The fine is likely based on the country’s participation fee. Members of the Reference Group have told wiwibloggs in the past that Armenia was fined “at least twice or maybe three times its participation fee” in 2016 following the Iveta Mukuchyan flag-waving controversy.

Speaking to Billboard earlier this month, Frank-Dieter Freiling, chairman of the Reference Group, made it clear that Ukraine had not acted according to its earlier guarantees.

“We had a promise in writing and orally from the prime minister down that everyone was welcome at the song contest,” he says. “We were disappointed Ukraine didn’t live up to their word.”

In recent months, Freiling has said that sanctions could range from a financial penalty to a three-year ban from the contest. In handing down a “substantial fine” it seems the committee opted for the middle road.

While the Julia Samoylova controversy has gripped international media in recent months, we should note that Ukraine is also being fined over the significant delays in organising this year’s contest.

It faced a series of organisational challenges and p.r. hiccups, including the resignation of the General Director of the state broadcaster last December; questions over transparency and the potentially illegal awarding of ticketing contracts; the initial refusal to offer fan packages; and mass resignations exactly three months before the grand final.

All of this added up to delays. Speaking to Strana in February, one source said:

“In fact, the schedule of tenders and identification of contractors have been practically derailed. It includes works planned on the main venue, Euroclub, PR, TV production, hotel service, catering etc. In general, there is nothing there yet, even the ticket agent was not chosen, the tender has been cancelled.”

Russia will not be fined

According to the TASS news agency, the EBU has issued Russia’s First Channel with a reprimand for not attending the Heads of Delegation meeting in March and for choosing not to broadcast the live shows.

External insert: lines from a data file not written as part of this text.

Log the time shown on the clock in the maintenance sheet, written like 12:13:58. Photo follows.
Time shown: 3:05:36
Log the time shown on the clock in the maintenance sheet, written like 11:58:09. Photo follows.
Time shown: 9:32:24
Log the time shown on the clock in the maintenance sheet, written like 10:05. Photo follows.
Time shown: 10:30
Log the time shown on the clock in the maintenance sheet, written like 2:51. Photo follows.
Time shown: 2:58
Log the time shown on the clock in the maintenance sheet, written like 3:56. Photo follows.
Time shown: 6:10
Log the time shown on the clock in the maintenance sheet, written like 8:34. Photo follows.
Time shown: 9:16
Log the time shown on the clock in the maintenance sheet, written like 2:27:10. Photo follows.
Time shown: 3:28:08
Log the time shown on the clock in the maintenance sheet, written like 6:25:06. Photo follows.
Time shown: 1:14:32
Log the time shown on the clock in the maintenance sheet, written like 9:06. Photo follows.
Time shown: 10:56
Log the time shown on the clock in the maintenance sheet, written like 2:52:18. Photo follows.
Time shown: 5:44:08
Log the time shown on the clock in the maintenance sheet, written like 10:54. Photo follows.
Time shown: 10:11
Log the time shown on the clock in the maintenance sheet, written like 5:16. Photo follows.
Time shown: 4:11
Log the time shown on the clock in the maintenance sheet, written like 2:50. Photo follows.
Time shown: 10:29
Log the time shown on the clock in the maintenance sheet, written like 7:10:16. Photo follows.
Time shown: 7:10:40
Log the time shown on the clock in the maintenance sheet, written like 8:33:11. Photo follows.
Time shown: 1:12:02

However, and according to EBU spokesman Dave Goodman, the Reference Group believes that “there should not be any other action now” against Russian TV. That’s because, in their minds, Russia broke the rules owing to the fact “the Russian singer was not allowed access to the competition in Ukraine.”

Earlier this month Freiling said that Russia had played a part in the conflict and had set a “media trap” for its geopolitical rival.

Speaking to Eurovision.de, he said:

“There was a propaganda war between both sides, especially as the Ukrainian government and the Ukrainian secret service let themselves get caught in a media trap from the Russian side. In the end, the broadcaster had to decide: go against their own people or against their international partners.”

Russia’s decision to withdraw from Eurovision 2017 — and not to air any of its live shows — left a dent in Eurovision ratings.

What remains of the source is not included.